# Work instruction:
Once "middle mcp: (119, 215)" turns up in a line below, reproduce that line and those after it exactly, stopping after the line with "wrist: (172, 69)"; leave pictures out.

# Material for this exercise:
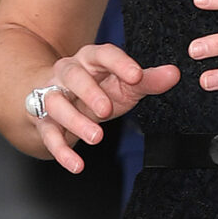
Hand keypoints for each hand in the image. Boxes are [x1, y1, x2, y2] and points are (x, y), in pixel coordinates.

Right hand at [26, 41, 179, 172]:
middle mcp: (67, 73)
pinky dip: (61, 151)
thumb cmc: (96, 88)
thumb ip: (148, 80)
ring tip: (96, 138)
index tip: (136, 76)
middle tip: (107, 111)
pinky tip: (76, 165)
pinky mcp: (44, 121)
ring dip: (75, 121)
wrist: (57, 100)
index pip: (103, 54)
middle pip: (73, 76)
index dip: (119, 63)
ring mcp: (51, 96)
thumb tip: (173, 74)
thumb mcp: (124, 84)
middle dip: (89, 92)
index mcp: (90, 59)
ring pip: (56, 104)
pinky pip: (49, 134)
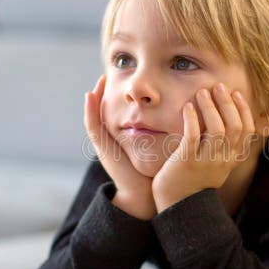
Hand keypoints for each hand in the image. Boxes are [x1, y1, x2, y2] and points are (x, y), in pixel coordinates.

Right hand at [85, 74, 155, 219]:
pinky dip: (90, 111)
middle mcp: (111, 141)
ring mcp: (104, 145)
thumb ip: (162, 134)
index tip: (121, 81)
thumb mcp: (158, 148)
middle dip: (103, 94)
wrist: (144, 194)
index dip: (117, 98)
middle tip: (106, 75)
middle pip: (103, 113)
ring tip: (100, 80)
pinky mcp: (103, 149)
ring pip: (94, 117)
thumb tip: (178, 116)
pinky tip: (90, 96)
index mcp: (122, 140)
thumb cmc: (154, 172)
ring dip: (95, 99)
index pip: (116, 115)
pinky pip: (93, 127)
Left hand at [152, 82, 255, 211]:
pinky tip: (187, 107)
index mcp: (233, 159)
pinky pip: (193, 136)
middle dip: (227, 103)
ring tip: (202, 92)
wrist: (177, 203)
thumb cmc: (195, 177)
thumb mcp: (218, 162)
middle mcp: (223, 160)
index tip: (236, 93)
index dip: (243, 109)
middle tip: (218, 86)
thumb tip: (228, 114)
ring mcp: (206, 162)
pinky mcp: (187, 162)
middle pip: (234, 127)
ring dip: (210, 107)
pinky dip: (192, 119)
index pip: (247, 130)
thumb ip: (225, 144)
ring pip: (217, 130)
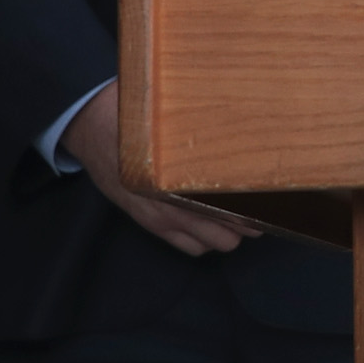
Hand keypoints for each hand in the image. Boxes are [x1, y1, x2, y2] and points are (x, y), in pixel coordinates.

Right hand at [57, 85, 259, 257]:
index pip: (228, 207)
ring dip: (227, 233)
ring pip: (213, 244)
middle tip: (259, 204)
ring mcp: (162, 219)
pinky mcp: (151, 224)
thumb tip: (241, 114)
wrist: (91, 126)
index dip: (254, 206)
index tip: (272, 197)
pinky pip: (189, 247)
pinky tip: (211, 224)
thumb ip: (202, 127)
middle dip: (246, 222)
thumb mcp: (169, 119)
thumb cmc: (134, 116)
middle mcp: (173, 206)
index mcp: (180, 179)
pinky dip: (204, 241)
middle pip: (228, 232)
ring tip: (239, 215)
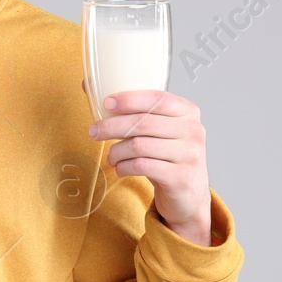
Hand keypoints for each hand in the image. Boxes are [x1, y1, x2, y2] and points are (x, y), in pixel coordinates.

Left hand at [84, 83, 212, 245]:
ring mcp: (189, 154)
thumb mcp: (158, 130)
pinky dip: (124, 167)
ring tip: (111, 156)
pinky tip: (121, 168)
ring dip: (116, 151)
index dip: (129, 99)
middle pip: (143, 123)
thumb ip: (131, 109)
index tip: (106, 103)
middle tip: (94, 132)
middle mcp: (193, 130)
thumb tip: (89, 85)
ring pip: (139, 146)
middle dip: (112, 126)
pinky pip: (142, 166)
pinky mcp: (181, 177)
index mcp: (188, 111)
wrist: (188, 195)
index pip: (157, 98)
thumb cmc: (167, 156)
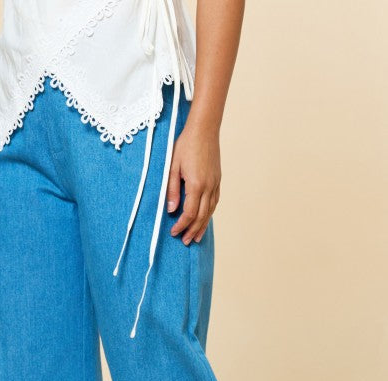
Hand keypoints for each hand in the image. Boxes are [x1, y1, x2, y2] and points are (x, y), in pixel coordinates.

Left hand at [166, 119, 220, 244]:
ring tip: (195, 237)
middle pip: (201, 216)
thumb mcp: (173, 167)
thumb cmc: (186, 145)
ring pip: (210, 211)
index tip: (173, 232)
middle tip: (185, 241)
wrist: (204, 129)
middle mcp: (208, 187)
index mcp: (196, 184)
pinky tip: (204, 219)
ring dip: (202, 226)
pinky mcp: (218, 180)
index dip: (181, 225)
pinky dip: (209, 214)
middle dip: (192, 230)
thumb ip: (172, 189)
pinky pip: (214, 202)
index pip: (189, 213)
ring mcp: (215, 184)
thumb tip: (170, 210)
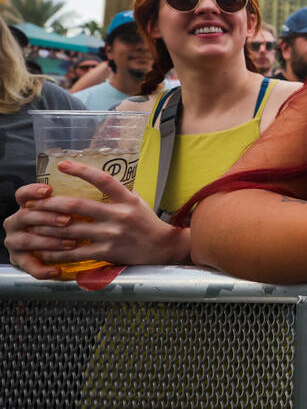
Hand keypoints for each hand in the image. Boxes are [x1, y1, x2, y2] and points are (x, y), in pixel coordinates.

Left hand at [3, 160, 188, 278]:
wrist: (162, 248)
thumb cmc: (148, 223)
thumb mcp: (138, 202)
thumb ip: (120, 192)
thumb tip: (102, 179)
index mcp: (126, 199)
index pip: (103, 180)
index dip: (82, 171)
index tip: (63, 164)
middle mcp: (119, 215)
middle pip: (78, 205)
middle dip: (51, 203)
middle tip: (35, 202)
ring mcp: (112, 235)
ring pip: (72, 229)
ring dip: (48, 227)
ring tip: (33, 224)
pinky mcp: (108, 252)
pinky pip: (77, 252)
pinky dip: (58, 252)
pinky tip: (46, 251)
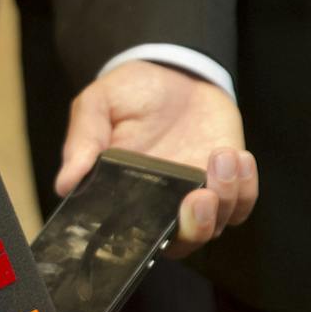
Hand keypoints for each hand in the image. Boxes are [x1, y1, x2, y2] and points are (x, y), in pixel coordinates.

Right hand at [56, 62, 258, 255]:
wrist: (172, 69)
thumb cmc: (130, 91)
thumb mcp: (97, 106)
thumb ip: (83, 141)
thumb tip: (64, 183)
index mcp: (126, 194)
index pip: (134, 237)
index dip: (146, 241)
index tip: (156, 220)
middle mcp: (162, 203)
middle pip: (181, 242)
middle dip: (194, 227)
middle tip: (199, 197)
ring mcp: (197, 193)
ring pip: (217, 225)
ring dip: (226, 198)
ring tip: (222, 156)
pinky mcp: (227, 179)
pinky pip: (243, 202)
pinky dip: (246, 188)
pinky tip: (237, 156)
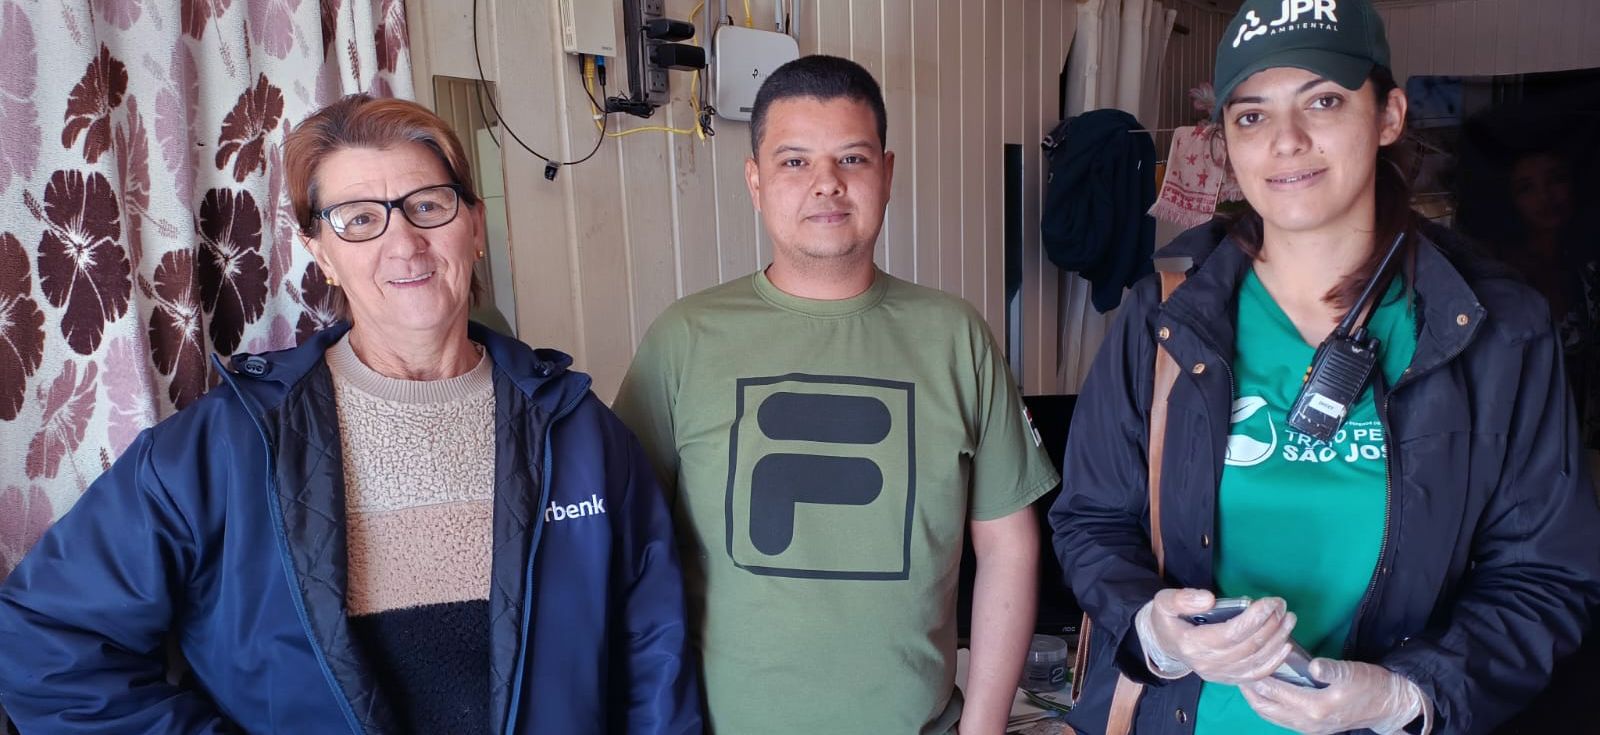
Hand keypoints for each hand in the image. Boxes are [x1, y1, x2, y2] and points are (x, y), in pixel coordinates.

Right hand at [1136, 589, 1296, 684]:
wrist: (1164, 643)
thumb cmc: (1167, 619)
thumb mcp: (1164, 601)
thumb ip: (1182, 598)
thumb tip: (1209, 599)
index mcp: (1191, 644)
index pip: (1230, 633)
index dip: (1254, 618)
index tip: (1270, 602)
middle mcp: (1207, 664)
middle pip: (1248, 647)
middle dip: (1270, 624)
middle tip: (1281, 604)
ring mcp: (1220, 675)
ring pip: (1256, 661)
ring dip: (1277, 639)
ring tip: (1288, 619)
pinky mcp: (1229, 679)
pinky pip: (1257, 675)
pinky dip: (1275, 661)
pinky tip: (1286, 645)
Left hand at [1241, 658, 1423, 734]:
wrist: (1389, 706)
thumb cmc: (1371, 685)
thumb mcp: (1352, 672)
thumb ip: (1331, 670)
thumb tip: (1313, 665)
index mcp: (1315, 707)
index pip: (1275, 691)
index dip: (1257, 676)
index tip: (1242, 662)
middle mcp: (1307, 722)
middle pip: (1266, 708)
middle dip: (1249, 691)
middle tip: (1237, 672)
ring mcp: (1309, 727)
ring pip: (1272, 716)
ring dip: (1257, 700)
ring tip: (1246, 682)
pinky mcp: (1313, 727)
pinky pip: (1282, 718)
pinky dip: (1270, 706)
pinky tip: (1267, 692)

# Exercise answer:
middle mcp: (119, 215)
middle pip: (78, 205)
middle dip: (51, 203)
middle tip: (35, 202)
ring mcp: (112, 235)
ring pip: (72, 229)
ring dip: (48, 227)
ring tip: (33, 224)
pinky mcp: (108, 252)
pinky pip: (77, 252)
pinky dip: (58, 252)
pinky tip: (46, 251)
Hand keypoints for each hand in the image. Boxes are [x1, y1, x2, y2] and points are (x, y), in pixel coordinates.

Right hand at [56, 62, 258, 255]:
wrist: (172, 69)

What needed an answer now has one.